Hier, entre 22 h 50 et 23 h, deux minutes du «point culminant» de 2012, le nouveau film catastrophe de Roland Emmerich, ont été diffusées sur les ondes de pas moins de 146 stations de télévision canadiennes. On espérait ainsi rejoindre 96 % de la population rivée au petit écran à cette heure, soit environ, estime-t-on, 6,7 millions de téléspectateurs.

Maudit. J'étais sous la douche.

J'ai donc raté le «lancement grandiose» de la «plus grande campagne marketing jamais vue», forcément essentielle à ma vie. Et taillée sur mesure pour assurer mon bien-être de cinéphile en manque.

Nous vivons quand même une époque formidable. Ce ne sont plus les films qui font désormais l'événement (Ah? Il y a un film?), mais les méthodes qu'utilisent les grands studios pour mettre en marché leurs superproductions.

Que le «buzz» emprunte une forme virale (Snakes on a Plane, Watchmen) ou qu'il découle de moyens plus classiques (Avatar), tous les efforts sont mis pour créer une rumeur des semaines, sinon des mois avant la sortie d'un film en salle. Ironiquement, le jour de la sortie donne déjà à ces productions un statut de has been instantané. Le titre risque alors de circuler dans les esprits encore une semaine s'il s'agit d'un succès, de deux s'il s'agit d'un triomphe, ou plus du tout pour la plupart d'entre eux...

Du coup, je me suis surpris à rêver du monde parallèle qu'a inventé Ricky Gervais dans The Invention of Lying (à l'affiche aujourd'hui). Les personnages de cette comédie, très réussie dans sa première partie (ça se gâte un peu par la suite), vivent en effet dans une société où la notion de mensonge est complètement inexistante.

Quand quelqu'un affirme quelque chose, vous ne pouvez faire autrement que d'y croire sur-le-champ, étant donné que seule la vérité peut exister. Dans cet univers, une maison pour retraités porte fièrement son nom: «Endroit triste pour vieilles personnes désespérées.» Un établissement où deux amants de passage se donnent rendez-vous s'appelle un «motel cheap où vous pouvez baiser avec quelqu'un qui vous est étranger». Le slogan publicitaire de Pepsi? «Quand il n'y a plus de Coke!»

Qui sait quel slogan on aurait accolé à 2012 dans un tel contexte. Emmerich comptant des films comme Independence Day, Godzilla et The Day After Tomorrow à son actif, il n'est pas dit que le «pitch» aurait été très vendeur. D'autant plus que la blogosphère s'est enflammée au cours de l'été - pas toujours en termes très flatteurs - sur la première - et tonitruante - bande annonce de 2012.

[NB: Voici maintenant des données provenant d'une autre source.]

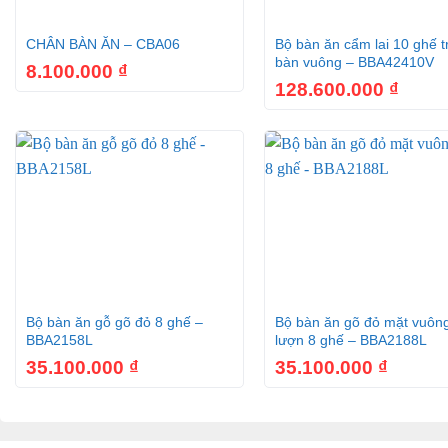
+
+
CHÂN BÀN ĂN – CBA06
Bộ bàn ăn cẩm lai 10 ghế t
bàn vuông – BBA42410V
8.100.000
₫
128.600.000
₫
Bàn ăn hoàn
Các đường nét hoa văn của sản phẩm đều được thiết kế sang 
chục năm kinh nghiệm, các nghệ nhân Sơn Đông đã chau chuốt
sản phẩm.
+
+
Bàn ăn hoàng gia gỗ cẩm lai Dafne BA031 được sớn 7 
Bộ bàn ăn gỗ gõ đỏ 8 ghế –
Bộ bàn ăn gõ đỏ mặt vuôn
BBA2158L
lượn 8 ghế – BBA2188L
Ngoài ra vì được làm từ gỗ cẩm lai nên hiển nhiên bề mặ
35.100.000
₫
35.100.000
₫
Chúng kết hợp với các hoa văn đã tạo nên một sản phẩm đẹp 
Giá bán bàn ăn hoàng gia Dafne gỗ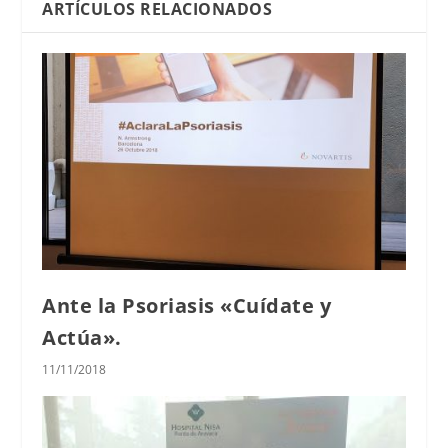
ARTÍCULOS RELACIONADOS
Ante la Psoriasis «Cuídate y
Actúa».
11/11/2018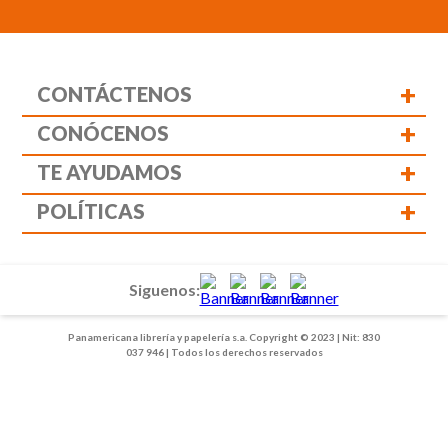
+
CONTÁCTENOS
+
CONÓCENOS
+
TE AYUDAMOS
+
POLÍTICAS
Siguenos:
Panamericana librería y papelería s.a. Copyright © 2023 | Nit: 830
037 946 | Todos los derechos reservados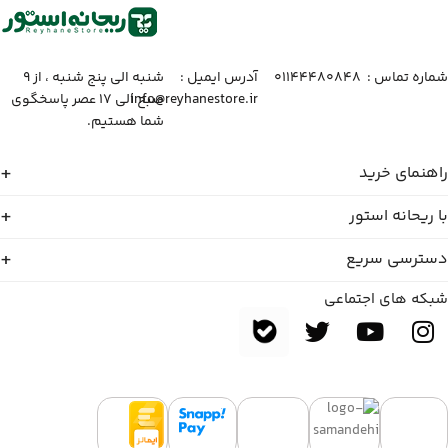
شماره تماس :‌ ۰۱۱۴۴۴۸۰۸۴۸
آدرس ایمیل :‌
شنبه الی پنج شنبه ، از ۹
info@reyhanestore.ir
صبح الی ۱۷ عصر پاسخگوی
شما هستیم.
راهنمای خرید
با ریحانه استور
دسترسی سریع
شبکه های اجتماعی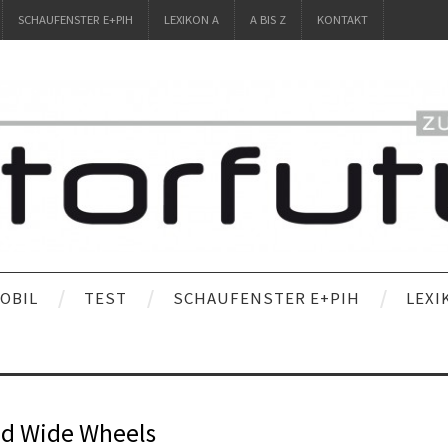
SCHAUFENSTER E+PIH
LEXIKON A
A BIS Z
KONTAKT
OBIL
TEST
SCHAUFENSTER E+PIH
LEXI
d Wide Wheels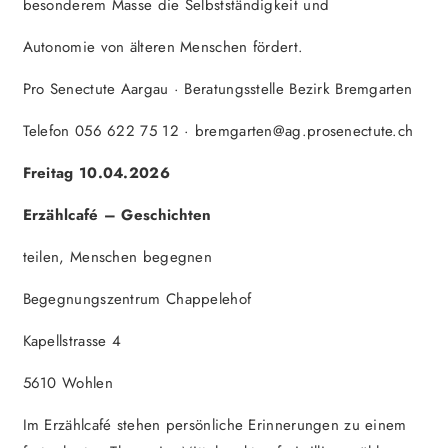
besonderem Masse die Selbstständigkeit und
Autonomie von älteren Menschen fördert.
Pro Senectute Aargau · Beratungsstelle Bezirk Bremgarten
Telefon 056 622 75 12 · bremgarten@ag.prosenectute.ch
Freitag 10.04.2026
Erzählcafé – Geschichten
teilen, Menschen begegnen
Begegnungszentrum Chappelehof
Kapellstrasse 4
5610 Wohlen
Im Erzählcafé stehen persönliche Erinnerungen zu einem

Il ne faut toutefois pas s'étonner des stratégies que mettent au point les grands studios pour frapper l'imagination du spectateur potentiel. Les journaux spécialisés faisaient cette semaine écho à l'une des premières études produites par Stradella Road, une société de recherche fondée par Gordon Paddison, auparavant directeur du marketing chez New Line Cinema (The Lord of the Rings). Les habitudes de fréquentation, cela n'étonnera personne, ont profondément changé, de même que les méthodes qu'utilisent les spectateurs pour aller cueillir l'information sur les différents films à l'affiche. Mais pas autant qu'on pourrait le croire pourtant...

Les spectateurs sondés, 1547 spectateurs assidus et 2305 occasionnels, ont beau utiliser beaucoup les outils du web, il reste que les méthodes traditionnelles ont encore la couenne dure: 73 % de ceux fréquentant une salle de cinéma au moins deux fois par an affirment entendre généralement parler d'un film pour une première fois en voyant une pub à la télé. La bande-annonce en salle suit de près avec un score de 70 %.

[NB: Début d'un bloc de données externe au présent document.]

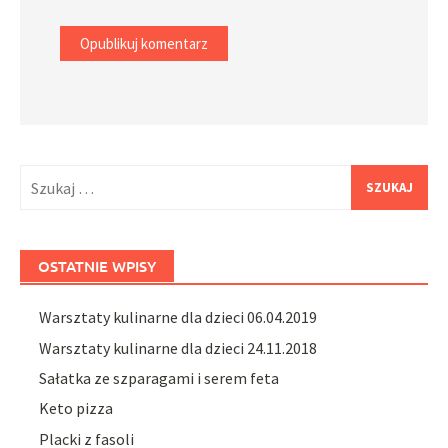
Szukaj:
OSTATNIE WPISY
Warsztaty kulinarne dla dzieci 06.04.2019
Warsztaty kulinarne dla dzieci 24.11.2018
Sałatka ze szparagami i serem feta
Keto pizza
Placki z fasoli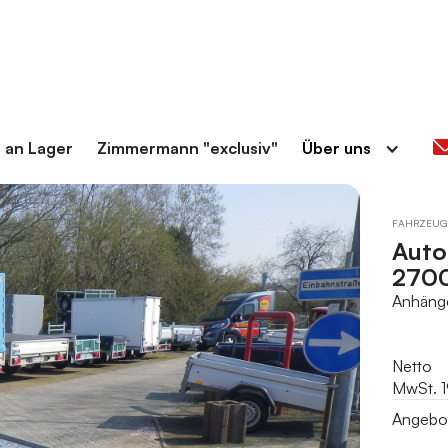
 an Lager
Zimmermann "exclusiv"
Über uns
FAHRZEUG
Auto
2700
Anhäng
Netto
MwSt. 
Angebot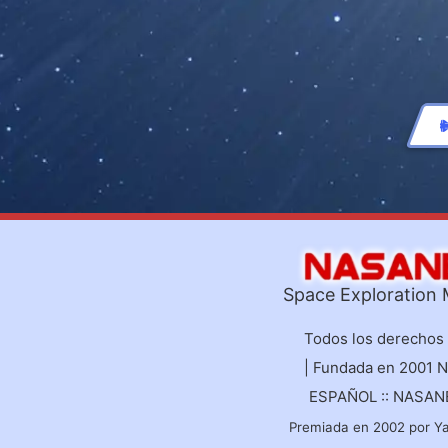
Space Exploration
Todos los derechos
| Fundada en 2001 
ESPAÑOL :: NASA
Premiada en 2002 por Y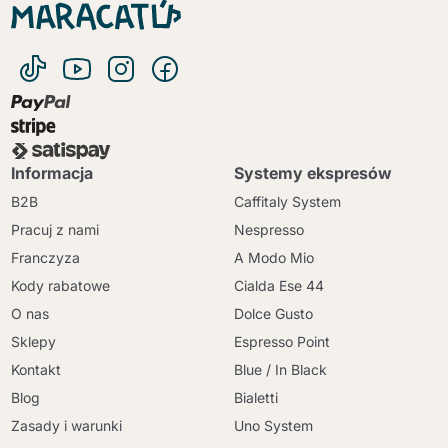
Informacja
Systemy ekspresów
B2B
Caffitaly System
Pracuj z nami
Nespresso
Franczyza
A Modo Mio
Kody rabatowe
Cialda Ese 44
O nas
Dolce Gusto
Sklepy
Espresso Point
Kontakt
Blue / In Black
Blog
Bialetti
Zasady i warunki
Uno System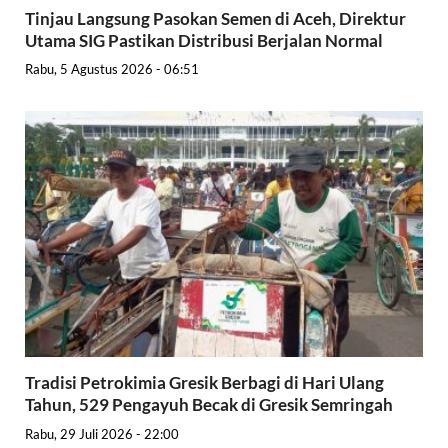
Tinjau Langsung Pasokan Semen di Aceh, Direktur
Utama SIG Pastikan Distribusi Berjalan Normal
Rabu, 5 Agustus 2026 - 06:51
Tradisi Petrokimia Gresik Berbagi di Hari Ulang
Tahun, 529 Pengayuh Becak di Gresik Semringah
Rabu, 29 Juli 2026 - 22:00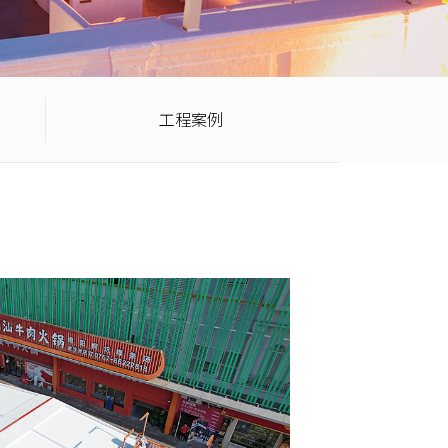
工程案例
溪牛肉火锅店
 PERGOTEK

Autre donnée intéressante, les amateurs de cinéma passent en moyenne 19,8 heures par semaine à naviguer sur l'internet et regardent 14,3 heures de télévision; 73 % d'entre eux, peu importe leur âge, utilisent les sites de réseautage. Une fois leur curiosité piquée à propos d'un film, 92 % des spectateurs vont chercher plus d'infos sur le web; 62 % consultent les critiques.

Au-delà de tous ces pourcentages et de toutes ces mouvances dans les habitudes du public, les professionnels du cinéma décèlent une note plutôt encourageante: 55 % affirment que l'expérience collective constitue un facteur déterminant dans les choix qu'ils font.

Autrement dit, rien ne remplacera dans leur esprit le plaisir de partager une expérience cinématographique dans une salle en compagnie d'autres spectateurs; 79 % d'entre eux disent par ailleurs voir dans la sortie au cinéma une possibilité d'évasion du quotidien.

En ces temps d'incertitude, voilà des données qui devraient rassurer plusieurs intervenants de l'industrie. Même Roland Emmerich.